Procurement and intangible property rights
If you are procuring something that contains a creation or innovation, it is important that you agree on intangible property rights.
Think through at an early stage:
- what protection or registrable intangible property rights and assets that will arise in the procured commission
- what needs to use them will exist.
If you do not agree otherwise, the person registering a trademark, design or patent will receive the full and unlimited right. When it comes to creating a work (such as a text or an image), copyright automatically gives the creator all rights. Copyright is a right that does not need to be registered in order for it to apply.
Enter intangible property rights in the contract with the supplier
In the agreement, you write who has the right to use an intangible property right, in full or parts of it.

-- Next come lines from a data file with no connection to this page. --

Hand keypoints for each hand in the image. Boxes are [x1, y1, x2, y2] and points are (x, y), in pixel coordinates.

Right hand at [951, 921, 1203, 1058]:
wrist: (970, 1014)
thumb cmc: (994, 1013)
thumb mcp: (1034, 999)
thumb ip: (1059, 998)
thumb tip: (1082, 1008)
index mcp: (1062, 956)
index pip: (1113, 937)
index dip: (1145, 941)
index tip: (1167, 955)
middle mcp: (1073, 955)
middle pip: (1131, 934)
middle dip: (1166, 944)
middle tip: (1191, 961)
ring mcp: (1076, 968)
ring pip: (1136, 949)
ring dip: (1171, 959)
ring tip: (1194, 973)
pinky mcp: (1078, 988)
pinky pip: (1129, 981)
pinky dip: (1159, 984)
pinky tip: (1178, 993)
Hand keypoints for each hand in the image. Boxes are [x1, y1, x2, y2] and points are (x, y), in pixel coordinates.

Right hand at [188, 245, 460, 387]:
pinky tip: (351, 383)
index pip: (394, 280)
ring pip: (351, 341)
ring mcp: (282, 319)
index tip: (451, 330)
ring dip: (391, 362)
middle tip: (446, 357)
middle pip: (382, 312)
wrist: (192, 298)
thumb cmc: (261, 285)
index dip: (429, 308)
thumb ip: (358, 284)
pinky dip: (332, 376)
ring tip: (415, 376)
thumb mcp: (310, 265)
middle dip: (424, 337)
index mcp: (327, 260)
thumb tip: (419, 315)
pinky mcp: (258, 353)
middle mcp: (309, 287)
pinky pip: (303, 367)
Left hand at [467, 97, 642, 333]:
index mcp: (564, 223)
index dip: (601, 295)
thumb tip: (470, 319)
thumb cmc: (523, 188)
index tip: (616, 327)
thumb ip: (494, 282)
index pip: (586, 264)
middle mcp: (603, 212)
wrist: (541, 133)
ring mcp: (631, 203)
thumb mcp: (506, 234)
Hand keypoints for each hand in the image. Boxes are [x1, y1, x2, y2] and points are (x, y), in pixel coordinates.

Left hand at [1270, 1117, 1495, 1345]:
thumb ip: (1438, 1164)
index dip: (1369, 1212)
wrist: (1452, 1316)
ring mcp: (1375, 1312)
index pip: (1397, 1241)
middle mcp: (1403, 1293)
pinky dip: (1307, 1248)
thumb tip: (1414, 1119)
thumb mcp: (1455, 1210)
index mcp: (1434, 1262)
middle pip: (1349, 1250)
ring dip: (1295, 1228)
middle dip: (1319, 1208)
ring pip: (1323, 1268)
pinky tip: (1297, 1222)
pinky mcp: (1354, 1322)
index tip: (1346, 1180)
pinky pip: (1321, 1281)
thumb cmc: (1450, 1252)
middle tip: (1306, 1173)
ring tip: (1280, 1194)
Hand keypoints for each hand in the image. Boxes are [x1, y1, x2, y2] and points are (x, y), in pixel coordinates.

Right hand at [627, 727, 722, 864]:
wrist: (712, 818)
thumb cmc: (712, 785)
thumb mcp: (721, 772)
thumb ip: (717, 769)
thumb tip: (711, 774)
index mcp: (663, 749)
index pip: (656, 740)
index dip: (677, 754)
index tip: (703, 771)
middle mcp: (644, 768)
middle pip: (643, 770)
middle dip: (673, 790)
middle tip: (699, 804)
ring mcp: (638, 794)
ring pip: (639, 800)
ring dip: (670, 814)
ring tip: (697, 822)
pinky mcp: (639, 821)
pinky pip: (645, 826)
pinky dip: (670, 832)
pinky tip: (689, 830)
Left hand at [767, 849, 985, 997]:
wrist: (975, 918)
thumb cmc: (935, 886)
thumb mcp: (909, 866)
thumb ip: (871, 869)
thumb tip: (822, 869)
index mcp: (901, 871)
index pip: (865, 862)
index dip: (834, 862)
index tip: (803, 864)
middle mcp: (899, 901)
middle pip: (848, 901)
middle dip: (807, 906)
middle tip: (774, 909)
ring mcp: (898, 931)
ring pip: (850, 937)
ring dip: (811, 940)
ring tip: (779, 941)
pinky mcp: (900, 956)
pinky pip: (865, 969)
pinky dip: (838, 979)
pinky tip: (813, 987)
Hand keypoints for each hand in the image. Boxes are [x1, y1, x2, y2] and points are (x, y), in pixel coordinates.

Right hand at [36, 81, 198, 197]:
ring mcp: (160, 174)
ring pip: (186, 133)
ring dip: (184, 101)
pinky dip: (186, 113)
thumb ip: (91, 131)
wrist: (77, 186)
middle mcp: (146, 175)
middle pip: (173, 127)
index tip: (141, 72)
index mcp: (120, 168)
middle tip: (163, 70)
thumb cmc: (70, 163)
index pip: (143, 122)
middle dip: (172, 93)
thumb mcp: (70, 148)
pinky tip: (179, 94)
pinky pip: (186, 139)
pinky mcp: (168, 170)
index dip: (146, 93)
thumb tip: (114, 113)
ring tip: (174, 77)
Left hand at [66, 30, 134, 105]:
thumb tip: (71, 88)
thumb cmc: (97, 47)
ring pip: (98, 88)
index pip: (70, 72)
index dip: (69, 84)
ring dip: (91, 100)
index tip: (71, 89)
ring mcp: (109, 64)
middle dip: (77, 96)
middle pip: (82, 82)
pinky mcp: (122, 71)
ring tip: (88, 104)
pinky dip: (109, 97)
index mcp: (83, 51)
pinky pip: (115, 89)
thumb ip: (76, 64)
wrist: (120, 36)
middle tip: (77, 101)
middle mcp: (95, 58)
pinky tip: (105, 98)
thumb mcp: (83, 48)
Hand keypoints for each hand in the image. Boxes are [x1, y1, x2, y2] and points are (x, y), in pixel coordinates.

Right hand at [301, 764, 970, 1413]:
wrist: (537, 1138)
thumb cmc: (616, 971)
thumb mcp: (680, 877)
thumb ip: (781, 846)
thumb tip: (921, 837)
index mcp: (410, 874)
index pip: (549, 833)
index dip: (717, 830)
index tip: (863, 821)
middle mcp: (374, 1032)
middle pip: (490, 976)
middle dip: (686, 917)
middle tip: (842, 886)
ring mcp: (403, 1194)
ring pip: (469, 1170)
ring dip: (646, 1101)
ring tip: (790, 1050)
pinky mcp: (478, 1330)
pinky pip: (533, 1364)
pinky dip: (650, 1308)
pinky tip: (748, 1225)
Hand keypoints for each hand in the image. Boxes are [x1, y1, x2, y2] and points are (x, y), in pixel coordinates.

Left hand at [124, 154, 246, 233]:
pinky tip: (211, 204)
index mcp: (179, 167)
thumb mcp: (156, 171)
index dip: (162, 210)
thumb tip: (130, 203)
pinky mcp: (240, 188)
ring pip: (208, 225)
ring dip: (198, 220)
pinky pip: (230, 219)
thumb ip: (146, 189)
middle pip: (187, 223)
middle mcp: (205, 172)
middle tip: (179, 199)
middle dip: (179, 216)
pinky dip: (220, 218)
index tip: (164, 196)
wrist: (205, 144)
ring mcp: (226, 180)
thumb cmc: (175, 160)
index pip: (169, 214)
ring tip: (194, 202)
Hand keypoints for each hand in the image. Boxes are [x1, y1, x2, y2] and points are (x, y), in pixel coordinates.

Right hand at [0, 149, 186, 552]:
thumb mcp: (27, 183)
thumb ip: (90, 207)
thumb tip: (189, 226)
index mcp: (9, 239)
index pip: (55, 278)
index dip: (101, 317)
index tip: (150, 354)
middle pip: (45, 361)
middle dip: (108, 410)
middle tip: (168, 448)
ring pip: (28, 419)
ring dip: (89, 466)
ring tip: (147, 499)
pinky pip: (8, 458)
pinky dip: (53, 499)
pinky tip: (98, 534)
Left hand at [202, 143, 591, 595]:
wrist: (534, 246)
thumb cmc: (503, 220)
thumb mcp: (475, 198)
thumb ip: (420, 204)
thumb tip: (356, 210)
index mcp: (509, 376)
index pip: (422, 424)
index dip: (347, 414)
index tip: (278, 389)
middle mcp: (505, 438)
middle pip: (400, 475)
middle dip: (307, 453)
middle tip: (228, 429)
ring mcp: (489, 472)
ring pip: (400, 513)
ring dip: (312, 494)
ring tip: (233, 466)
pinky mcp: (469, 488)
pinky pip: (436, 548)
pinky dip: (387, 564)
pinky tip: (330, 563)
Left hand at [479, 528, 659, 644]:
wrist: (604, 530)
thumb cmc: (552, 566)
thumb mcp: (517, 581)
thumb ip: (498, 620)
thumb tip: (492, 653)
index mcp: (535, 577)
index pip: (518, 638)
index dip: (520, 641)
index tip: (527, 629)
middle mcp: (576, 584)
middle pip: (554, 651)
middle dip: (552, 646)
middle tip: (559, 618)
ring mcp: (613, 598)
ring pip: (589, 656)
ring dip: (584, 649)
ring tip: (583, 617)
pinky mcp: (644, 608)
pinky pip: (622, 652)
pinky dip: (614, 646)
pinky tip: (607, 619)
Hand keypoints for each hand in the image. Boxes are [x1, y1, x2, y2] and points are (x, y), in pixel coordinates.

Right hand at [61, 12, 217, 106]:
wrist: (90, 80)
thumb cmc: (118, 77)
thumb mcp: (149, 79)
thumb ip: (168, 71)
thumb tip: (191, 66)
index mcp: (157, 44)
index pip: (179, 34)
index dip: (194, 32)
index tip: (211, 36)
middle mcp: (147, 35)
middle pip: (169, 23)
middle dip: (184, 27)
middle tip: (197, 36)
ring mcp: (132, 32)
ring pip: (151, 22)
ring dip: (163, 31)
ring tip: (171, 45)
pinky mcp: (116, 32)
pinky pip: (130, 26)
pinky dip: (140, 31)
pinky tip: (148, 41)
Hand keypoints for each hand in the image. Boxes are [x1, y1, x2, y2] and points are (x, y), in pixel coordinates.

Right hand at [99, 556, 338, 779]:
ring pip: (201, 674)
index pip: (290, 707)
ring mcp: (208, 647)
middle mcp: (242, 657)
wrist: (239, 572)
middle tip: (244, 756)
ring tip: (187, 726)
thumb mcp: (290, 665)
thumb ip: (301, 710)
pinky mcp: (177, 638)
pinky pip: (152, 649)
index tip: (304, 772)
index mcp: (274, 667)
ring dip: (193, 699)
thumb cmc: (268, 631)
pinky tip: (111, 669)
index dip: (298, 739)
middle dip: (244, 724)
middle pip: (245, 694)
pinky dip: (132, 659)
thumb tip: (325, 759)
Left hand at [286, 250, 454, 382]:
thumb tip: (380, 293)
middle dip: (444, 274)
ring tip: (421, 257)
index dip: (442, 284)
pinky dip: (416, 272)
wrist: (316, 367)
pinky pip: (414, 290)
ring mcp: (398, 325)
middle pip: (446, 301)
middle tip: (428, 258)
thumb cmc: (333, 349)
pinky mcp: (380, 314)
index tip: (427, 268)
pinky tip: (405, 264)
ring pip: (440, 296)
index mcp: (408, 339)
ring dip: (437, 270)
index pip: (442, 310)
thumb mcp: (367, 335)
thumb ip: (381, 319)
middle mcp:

Although an intangible property right can often be resold in its entirely, it is often sufficient to regulate a certain use of the right.
This is what the agreement with the supplier should contain
In the agreement, it is important to include this:
- which intangible property rights and assets the contractor will contribute with or create
- the intangible property rights and assets that the contractor and the buyer may create jointly
- who will own the rights and assets, will they be transferred in their entirety or in part to the buyer
- how the buyer may use the intangible property rights: time period, geographical scope, any other demarcations
- how subcontractors' rights will be handled
- what applies to a third party that will use intangible assets arising during the commission
- other things that may affect how the buyer may use intangible property rights.
Do you also need a non-disclosure agreement?
Keep in mind that there may be intangible assets that are created in the assignment and that are trade secrets. A separate non-disclosure agreement may then also need to be signed.